著者のP.K.G、J.Z、Z.H.は原稿の概念を開発し、その方法を提案した。
0.54
P.K.G, Y.L.G, X.L., J.Z, and Z.H. designed the analyses and applications and discussed the results.
Competing interests: The authors declare no competing interests.
競合する利益:著者は競合する利益を宣言しない。
0.67
Data and materials availability: The dataset used in this paper i.e., the Alzheimer’s Disease Sequencing Project (ADSP) and the UK Biobank (UKB) are publicly available data cohorts.
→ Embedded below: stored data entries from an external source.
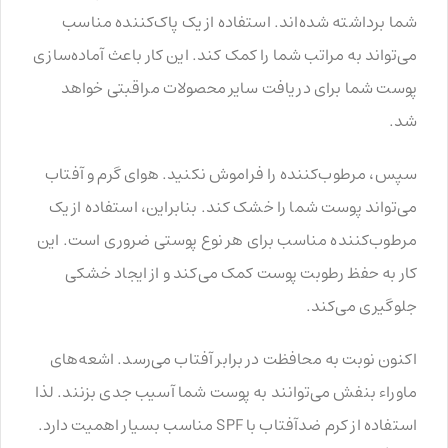
شما برداشته شده‌اند. استفاده از یک پاک‌کننده مناسب
می‌تواند به مراتب شما را کمک کند. این کار باعث آماده‌سازی
پوست شما برای دریافت سایر محصولات مراقبتی خواهد
شد.
سپس، مرطوب‌کننده را فراموش نکنید. هوای گرم و آفتاب
می‌تواند پوست شما را خشک کند. بنابراین، استفاده از یک
مرطوب‌کننده مناسب برای هر نوع پوستی ضروری است. این
کار به حفظ رطوبت پوست کمک می‌کند و از ایجاد خشکی
جلوگیری می‌کند.
اکنون نوبت به محافظت در برابر آفتاب می‌رسد. اشعه‌های
ماوراء بنفش می‌توانند به پوست شما آسیب جدی بزنند. لذا
استفاده از کرم ضدآفتاب با SPF مناسب بسیار اهمیت دارد.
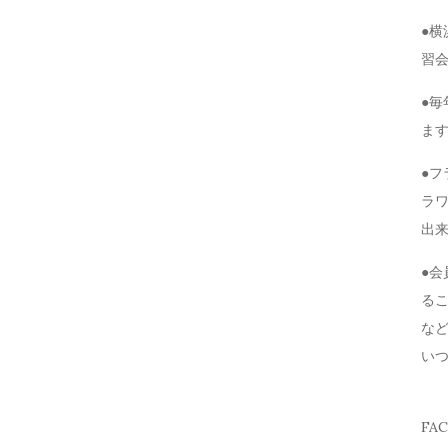
●
習
●毎
ま
●
ラ
出
●
る
な
い
FA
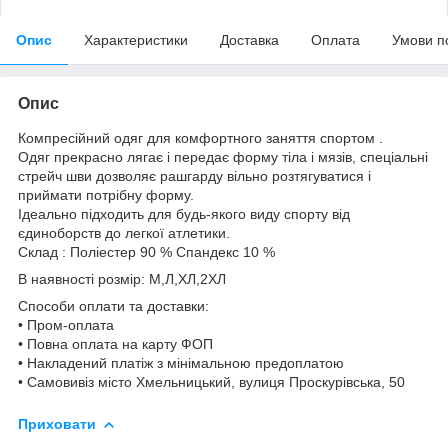
Опис
Характеристики
Доставка
Оплата
Умови п
Опис
Компресійний одяг для комфортного заняття спортом .
Одяг прекрасно лягає і передає форму тіла і мязів, спеціальні
стрейч шви дозволяє рашгарду вільно розтягуватися і
приймати потрібну форму.
Ідеально підходить для будь-якого виду спорту від
єдиноборств до легкої атлетики.
Склад : Поліестер 90 % Спандекс 10 %
В наявності розмір: М,Л,ХЛ,2ХЛ
Способи оплати та доставки:
• Пром-оплата
• Повна оплата на карту ФОП
• Накладений платіж з мінімальною предоплатою
• Самовивіз місто Хмельницький, вулиця Проскурівська, 50
Приховати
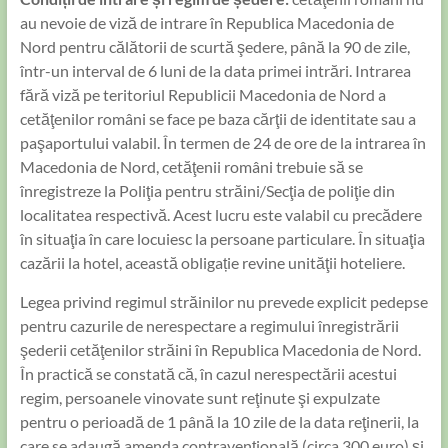
au nevoie de viză de intrare în Republica Macedonia de
Nord pentru călătorii de scurtă şedere, până la 90 de zile,
într-un interval de 6 luni de la data primei intrări. Intrarea
fără viză pe teritoriul Republicii Macedonia de Nord a
cetăţenilor români se face pe baza cărţii de identitate sau a
paşaportului valabil. În termen de 24 de ore de la intrarea în
Macedonia de Nord, cetăţenii români trebuie să se
înregistreze la Poliţia pentru străini/Secţia de poliţie din
localitatea respectivă. Acest lucru este valabil cu precădere
în situaţia în care locuiesc la persoane particulare. În situaţia
cazării la hotel, această obligație revine unităţii hoteliere.
Legea privind regimul străinilor nu prevede explicit pedepse
pentru cazurile de nerespectare a regimului înregistrării
şederii cetăţenilor străini în Republica Macedonia de Nord.
În practică se constată că, în cazul nerespectării acestui
regim, persoanele vinovate sunt reţinute şi expulzate
pentru o perioadă de 1 până la 10 zile de la data reţinerii, la
care se adaugă amenda contravenţională (circa 300 euro) şi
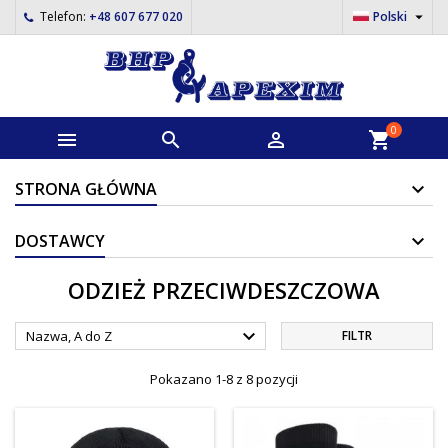

Telefon:
+48 607 677 020
Polski
0



shopping_cart
STRONA GŁÓWNA
DOSTAWCY
ODZIEŻ PRZECIWDESZCZOWA

Nazwa, A do Z
FILTR
Pokazano 1-8 z 8 pozycji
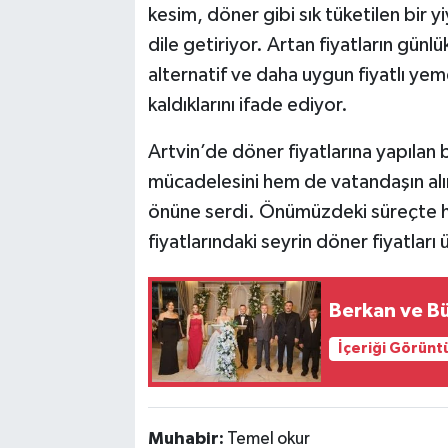
kesim, döner gibi sık tüketilen bir yi
dile getiriyor. Artan fiyatların günlü
alternatif ve daha uygun fiyatlı y
kaldıklarını ifade ediyor.
Artvin’de döner fiyatlarına yapılan
mücadelesini hem de vatandaşın al
önüne serdi. Önümüzdeki süreçte 
fiyatlarındaki seyrin döner fiyatlar
Berkan ve Bü
İçeriği Görünt
Muhabir:
Temel okur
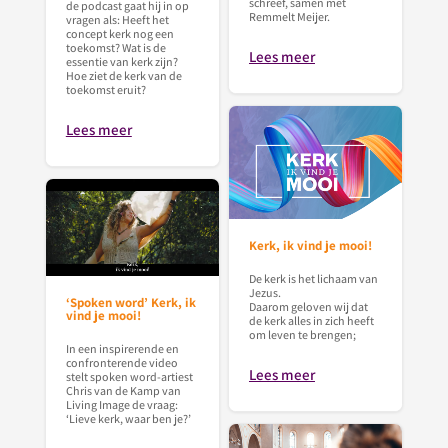
schreef, samen met
de podcast gaat hij in op
Remmelt Meijer.
vragen als: Heeft het
concept kerk nog een
toekomst? Wat is de
Lees meer
essentie van kerk zijn?
Hoe ziet de kerk van de
toekomst eruit?
Lees meer
Kerk, ik vind je mooi!
De kerk is het lichaam van
Jezus.
‘Spoken word’ Kerk, ik
Daarom geloven wij dat
vind je mooi!
de kerk alles in zich heeft
om leven te brengen;
In een inspirerende en
confronterende video
Lees meer
stelt spoken word-artiest
Chris van de Kamp van
Living Image de vraag:
‘Lieve kerk, waar ben je?’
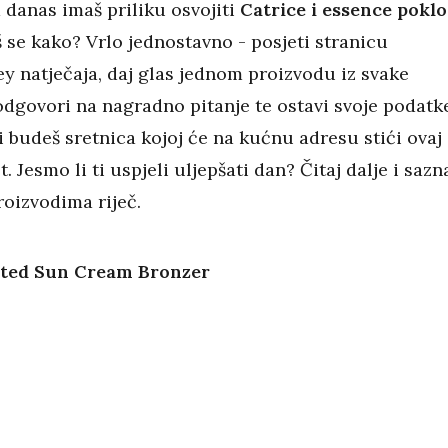
 danas imaš priliku osvojiti
Catrice i essence pokl
š se kako? Vrlo jednostavno - posjeti stranicu
 natječaja, daj glas jednom proizvodu iz svake
odgovori na nagradno pitanje te ostavi svoje podatke
 budeš sretnica kojoj će na kućnu adresu stići ovaj
. Jesmo li ti uspjeli uljepšati dan? Čitaj dalje i sazn
roizvodima riječ.
lted Sun Cream Bronzer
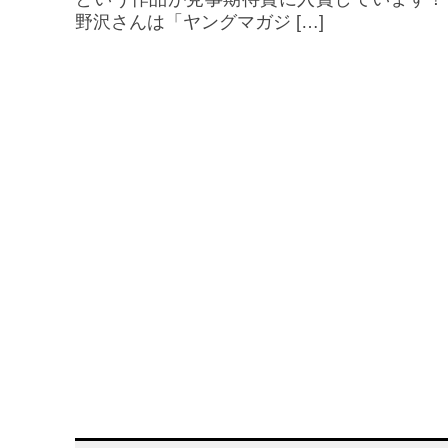
野沢さんは「ヤングマガジ […]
The top row represents architecture for Disentangling autoencoder (DisentglAE), the middle row represents architecture for supervised Neural Network (NN), and the bottom row represents Adversarial learning (Adv).
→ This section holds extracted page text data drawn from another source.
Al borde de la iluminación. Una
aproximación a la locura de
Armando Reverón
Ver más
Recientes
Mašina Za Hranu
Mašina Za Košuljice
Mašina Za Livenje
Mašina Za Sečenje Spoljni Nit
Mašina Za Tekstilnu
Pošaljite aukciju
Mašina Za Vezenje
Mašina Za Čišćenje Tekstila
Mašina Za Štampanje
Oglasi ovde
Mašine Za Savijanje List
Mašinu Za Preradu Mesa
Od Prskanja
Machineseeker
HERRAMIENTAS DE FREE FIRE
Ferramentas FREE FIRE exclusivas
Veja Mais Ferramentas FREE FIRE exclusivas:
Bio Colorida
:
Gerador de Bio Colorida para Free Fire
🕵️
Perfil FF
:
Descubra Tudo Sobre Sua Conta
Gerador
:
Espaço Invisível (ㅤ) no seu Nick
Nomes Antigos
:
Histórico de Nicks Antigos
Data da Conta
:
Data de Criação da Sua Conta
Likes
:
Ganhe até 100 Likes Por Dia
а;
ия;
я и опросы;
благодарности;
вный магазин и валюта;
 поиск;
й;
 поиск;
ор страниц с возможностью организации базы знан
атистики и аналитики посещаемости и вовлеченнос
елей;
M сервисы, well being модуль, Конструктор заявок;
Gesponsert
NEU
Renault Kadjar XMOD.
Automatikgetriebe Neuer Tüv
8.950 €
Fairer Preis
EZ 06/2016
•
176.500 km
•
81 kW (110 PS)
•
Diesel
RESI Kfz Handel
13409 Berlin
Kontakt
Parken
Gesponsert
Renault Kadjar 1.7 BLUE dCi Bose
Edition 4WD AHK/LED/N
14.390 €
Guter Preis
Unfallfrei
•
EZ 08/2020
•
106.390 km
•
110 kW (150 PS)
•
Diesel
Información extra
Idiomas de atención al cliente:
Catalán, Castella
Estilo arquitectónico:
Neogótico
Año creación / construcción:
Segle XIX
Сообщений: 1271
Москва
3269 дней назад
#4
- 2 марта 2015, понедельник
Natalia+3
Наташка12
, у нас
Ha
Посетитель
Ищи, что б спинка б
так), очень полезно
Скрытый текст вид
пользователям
For all the networks except Adv Critic (bottom row, right), the genotype data is presented to the network as the first input data with dimension (input dim) of 3892 for the ADSP and 4967 for the UKB.
For Adv Critic, the input dimension is the output of the FC2 layer of Adv Backbone.
Adv Critic の場合、入力次元は Adv Backbone の FC2 層の出力である。
0.70
Linear Layer represents multilayer perceptron, and ReLU represents Rectified Linear Unit, a nonlinear activation function.
線形層は多層パーセプトロンを表し、ReLUは非線形活性化関数Rectified Linear Unitを表す。
0.87
For DisentglAE, 𝐳𝐝 dim and 𝐳𝐚 dim represents latent dimensions respectively for phenotype-specific representation and ancestry-specific representation.
DisentglAE では、zd dim と za dim はそれぞれ表現型特異的表現と祖先特異的表現の潜在次元を表す。